Nós temos referências para fazer isso. Por exemplo, os movimentos antifascistas se organizam em núcleos locais (cidades), mas também regionais, nacionais e internacionais. Recentemente, o núcleo antifascista RASH-SP teve um de seus companheiros presos por reagir e se defender de reacionários armados com armas de choque e spray de pimenta. Com as acusações que foram somadas às suas costas, o coletivo não teria condições de bancar um advogado que pudesse tirar o companheiro da prisão – então apelaram à rede internacional e, como uma rede, todos os núcleos antifascistas deverão colaborar financeiramente para a soltura do companheiro – seja organizando eventos ou fazendo vaquinhas.

Também foi essa a nossa experiência em Portugal na organização da Greve Feminista 8M: no primeiro ano, nossa coletiva organizou a greve sozinha. Apenas 300 pessoas saíram à rua, o que foi, ainda assim, incrível para uma coisa feita em uma semana. No segundo ano, novamente organizamos sozinhas. Apesar de termos convidado várias organizações e coletivos, achavam que éramos um grupo fechado e, por isso, não vinham. Tivemos 2500 pessoas na rua. Nesse mesmo ano, fomos ao acampamento em Espanha – propositalmente organizado, pelas companheiras espanholas, numa cidade próxima de Portugal para que pudéssemos aderir. Fomos um grupo de mulheres do sul e um grupo de mulheres do norte de Portugal. Depois desse acampamento, reativamos a Rede 8 de Março e, ao longo do ano, diversos coletivos, partidos, sindicatos e organizações trabalharam em conjunto para construir a próxima greve. Tivemos reuniões semanais, a nível local, e encontros nacionais; formamos núcleos por região, formamos grupos de trabalho, mantivemos comunicação constante – às vezes, impossível de acompanhar, no mar de e-mails e mensagens. Nossa terceira greve, depois do acampamento em Espanha, organizada coletivamente e nacionalmente, levou mais de 20 mil pessoas para as ruas de Lisboa, mais de 7 mil nas ruas do Porto (segunda maior cidade de Portugal) e até 500 pessoas em cidades do interior que nunca antes tinham visto mulheres em greve ou numa manifestação desse porte.

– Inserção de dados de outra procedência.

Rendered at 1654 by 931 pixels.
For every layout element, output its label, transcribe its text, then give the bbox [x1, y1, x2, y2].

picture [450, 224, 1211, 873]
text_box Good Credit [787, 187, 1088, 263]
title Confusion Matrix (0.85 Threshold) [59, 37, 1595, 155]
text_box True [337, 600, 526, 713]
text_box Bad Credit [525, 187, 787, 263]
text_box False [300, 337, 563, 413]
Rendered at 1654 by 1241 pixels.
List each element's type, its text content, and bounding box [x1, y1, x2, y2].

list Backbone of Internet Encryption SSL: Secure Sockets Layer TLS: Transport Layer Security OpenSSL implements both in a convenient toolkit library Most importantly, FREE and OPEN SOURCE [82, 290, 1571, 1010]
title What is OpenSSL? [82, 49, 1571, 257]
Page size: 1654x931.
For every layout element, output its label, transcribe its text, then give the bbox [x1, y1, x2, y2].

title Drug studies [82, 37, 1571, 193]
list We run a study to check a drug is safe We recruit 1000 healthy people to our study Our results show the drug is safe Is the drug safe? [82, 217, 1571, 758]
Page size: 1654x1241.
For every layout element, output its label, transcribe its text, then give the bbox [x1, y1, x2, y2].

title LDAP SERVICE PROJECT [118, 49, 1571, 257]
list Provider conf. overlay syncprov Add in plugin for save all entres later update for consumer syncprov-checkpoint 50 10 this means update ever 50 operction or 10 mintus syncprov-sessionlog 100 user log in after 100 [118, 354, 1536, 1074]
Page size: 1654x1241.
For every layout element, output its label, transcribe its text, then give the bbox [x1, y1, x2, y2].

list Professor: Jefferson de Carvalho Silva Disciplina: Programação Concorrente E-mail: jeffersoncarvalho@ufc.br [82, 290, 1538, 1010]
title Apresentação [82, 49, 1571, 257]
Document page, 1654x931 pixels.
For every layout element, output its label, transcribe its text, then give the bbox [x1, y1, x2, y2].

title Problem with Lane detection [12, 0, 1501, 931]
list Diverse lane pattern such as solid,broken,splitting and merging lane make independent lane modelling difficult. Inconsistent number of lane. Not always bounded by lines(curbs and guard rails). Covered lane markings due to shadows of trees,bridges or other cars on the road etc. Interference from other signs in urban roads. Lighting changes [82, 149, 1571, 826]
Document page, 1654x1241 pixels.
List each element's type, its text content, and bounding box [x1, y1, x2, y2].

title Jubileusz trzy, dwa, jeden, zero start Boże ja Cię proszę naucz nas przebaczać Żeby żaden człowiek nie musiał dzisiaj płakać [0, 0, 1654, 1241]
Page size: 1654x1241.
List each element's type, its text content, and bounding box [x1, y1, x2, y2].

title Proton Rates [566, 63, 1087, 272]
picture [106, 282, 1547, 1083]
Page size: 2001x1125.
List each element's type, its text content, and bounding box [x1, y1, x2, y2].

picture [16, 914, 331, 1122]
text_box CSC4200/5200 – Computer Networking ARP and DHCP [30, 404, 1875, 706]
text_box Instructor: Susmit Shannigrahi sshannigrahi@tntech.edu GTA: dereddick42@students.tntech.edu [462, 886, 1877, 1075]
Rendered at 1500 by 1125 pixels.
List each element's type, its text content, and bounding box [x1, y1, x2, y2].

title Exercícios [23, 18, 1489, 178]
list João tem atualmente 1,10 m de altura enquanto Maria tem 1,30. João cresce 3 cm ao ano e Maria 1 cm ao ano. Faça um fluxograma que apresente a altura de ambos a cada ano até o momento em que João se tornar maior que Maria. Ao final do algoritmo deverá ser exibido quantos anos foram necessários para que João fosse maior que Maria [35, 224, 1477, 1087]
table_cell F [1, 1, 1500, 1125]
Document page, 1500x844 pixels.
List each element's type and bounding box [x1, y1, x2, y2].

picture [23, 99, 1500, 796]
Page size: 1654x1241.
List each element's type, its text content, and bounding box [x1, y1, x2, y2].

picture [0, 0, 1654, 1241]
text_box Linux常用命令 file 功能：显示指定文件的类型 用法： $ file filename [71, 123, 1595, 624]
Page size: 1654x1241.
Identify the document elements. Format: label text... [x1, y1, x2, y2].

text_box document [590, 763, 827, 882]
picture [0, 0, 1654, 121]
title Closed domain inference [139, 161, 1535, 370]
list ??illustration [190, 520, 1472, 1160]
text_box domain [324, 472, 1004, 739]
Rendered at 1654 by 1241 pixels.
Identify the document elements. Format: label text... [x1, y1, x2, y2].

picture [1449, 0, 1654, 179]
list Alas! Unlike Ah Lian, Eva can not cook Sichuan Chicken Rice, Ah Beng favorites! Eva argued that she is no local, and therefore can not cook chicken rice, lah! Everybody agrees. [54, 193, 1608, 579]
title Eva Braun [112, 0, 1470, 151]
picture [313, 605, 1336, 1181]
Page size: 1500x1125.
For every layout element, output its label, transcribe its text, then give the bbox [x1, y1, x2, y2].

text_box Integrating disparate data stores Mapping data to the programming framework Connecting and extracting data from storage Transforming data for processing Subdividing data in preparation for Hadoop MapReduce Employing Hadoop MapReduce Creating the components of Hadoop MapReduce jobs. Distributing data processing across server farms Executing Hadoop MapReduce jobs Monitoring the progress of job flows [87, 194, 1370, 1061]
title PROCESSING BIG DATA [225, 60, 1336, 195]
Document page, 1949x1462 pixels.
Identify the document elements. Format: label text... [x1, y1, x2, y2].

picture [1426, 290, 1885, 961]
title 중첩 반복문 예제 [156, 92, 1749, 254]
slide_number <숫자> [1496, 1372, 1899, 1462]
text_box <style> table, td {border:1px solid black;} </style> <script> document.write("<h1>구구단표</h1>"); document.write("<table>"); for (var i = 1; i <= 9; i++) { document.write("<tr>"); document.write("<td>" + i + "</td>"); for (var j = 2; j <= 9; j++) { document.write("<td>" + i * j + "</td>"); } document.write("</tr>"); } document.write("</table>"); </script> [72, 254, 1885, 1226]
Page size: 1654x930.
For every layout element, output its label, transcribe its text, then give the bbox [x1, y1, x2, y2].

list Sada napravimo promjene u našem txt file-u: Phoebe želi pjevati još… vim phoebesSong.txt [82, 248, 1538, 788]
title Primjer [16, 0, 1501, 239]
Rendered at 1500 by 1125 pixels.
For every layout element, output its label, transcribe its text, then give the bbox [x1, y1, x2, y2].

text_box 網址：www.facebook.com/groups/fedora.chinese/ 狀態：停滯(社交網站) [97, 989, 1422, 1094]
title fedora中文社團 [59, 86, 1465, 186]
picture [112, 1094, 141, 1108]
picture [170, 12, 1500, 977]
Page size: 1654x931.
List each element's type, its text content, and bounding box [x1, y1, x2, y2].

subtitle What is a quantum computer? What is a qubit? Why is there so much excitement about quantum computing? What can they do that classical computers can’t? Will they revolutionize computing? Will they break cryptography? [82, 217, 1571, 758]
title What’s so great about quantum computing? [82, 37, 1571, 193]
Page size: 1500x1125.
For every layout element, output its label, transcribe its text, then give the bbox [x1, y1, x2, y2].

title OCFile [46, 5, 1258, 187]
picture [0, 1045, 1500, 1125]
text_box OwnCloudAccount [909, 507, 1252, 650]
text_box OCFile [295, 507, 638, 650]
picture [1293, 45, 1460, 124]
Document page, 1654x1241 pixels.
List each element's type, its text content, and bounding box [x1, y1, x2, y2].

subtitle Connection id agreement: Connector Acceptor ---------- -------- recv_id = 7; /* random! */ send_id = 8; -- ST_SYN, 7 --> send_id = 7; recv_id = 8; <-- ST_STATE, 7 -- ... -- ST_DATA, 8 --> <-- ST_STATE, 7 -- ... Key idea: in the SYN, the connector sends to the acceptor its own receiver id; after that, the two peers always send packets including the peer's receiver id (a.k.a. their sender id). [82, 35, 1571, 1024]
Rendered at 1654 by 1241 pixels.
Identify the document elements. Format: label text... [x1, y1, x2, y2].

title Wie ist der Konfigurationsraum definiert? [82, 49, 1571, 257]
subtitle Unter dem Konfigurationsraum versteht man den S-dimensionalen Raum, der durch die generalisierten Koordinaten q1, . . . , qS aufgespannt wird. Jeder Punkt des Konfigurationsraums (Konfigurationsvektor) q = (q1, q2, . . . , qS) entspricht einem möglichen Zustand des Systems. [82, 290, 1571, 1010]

Ou podemos olhar para uma referência muito mais grandiosa, prática e verdadeiramente revolucionária: as mulheres curdas e sírias nas comunes de Rojava. Num território assolado pelas guerras do autoritário governo turco e disputada pelo Estado Islâmico, as mulheres formaram o seu próprio exército, chamado YPJ – a Unidade de Proteção das Mulheres. Era necessário ser algo militar, dado o contexto de guerra, mas mesmo assim as mulheres encontraram o seu jeito de fazer isso sem replicar as estruturas de dominação masculina – tornando a sua unidade um grupo de luta, mas também respeito, sororidade, aprendizado e apoio mútuo. O exército ajudou a quebrar muitos estereótipos sobre as mulheres na sociedade curda, rompendo com a velha imagem patriarcal da cuidadora submissa, fraca e incapaz. Foi ótimo para demarcar sua posição e impor seu respeito frente aos homens, mas não suficiente. Por isso, as mulheres também organizaram um Partido de Mulheres, uma Vila de Mulheres Ecossustentável (onde recebem principalmente mulheres vítimas de violência e fugitivas do DAESH e do ISIS) e uma Academia de Mulheres, onde aprendem sobre ciências ancestrais, sobre si mesmas, sobre o corpo e sua biologia, resgatando e construindo saberes. As mulheres também tem uma participação diferenciada, em Rojava, quando há casos de violência contra a mulher a serem julgados pelo seu próprio tribunal comum.

Ou seja, elas se organizaram em vários níveis: autodefesa, sustentabilidade de reprodução, aprendizagem e produção de conhecimento, justiça. Mas se organizaram como mulheres, um movimento, não indivíduos.

Finalmente, eu realmente penso, já que também me coloco na luta anticapitalista, que somente quando derrubarmos a opressão racista e sexista que divide homens e mulheres, poderemos trabalhar juntos como uma unidade de classe, como classe trabalhadora, para derrubar as estruturas do Capital.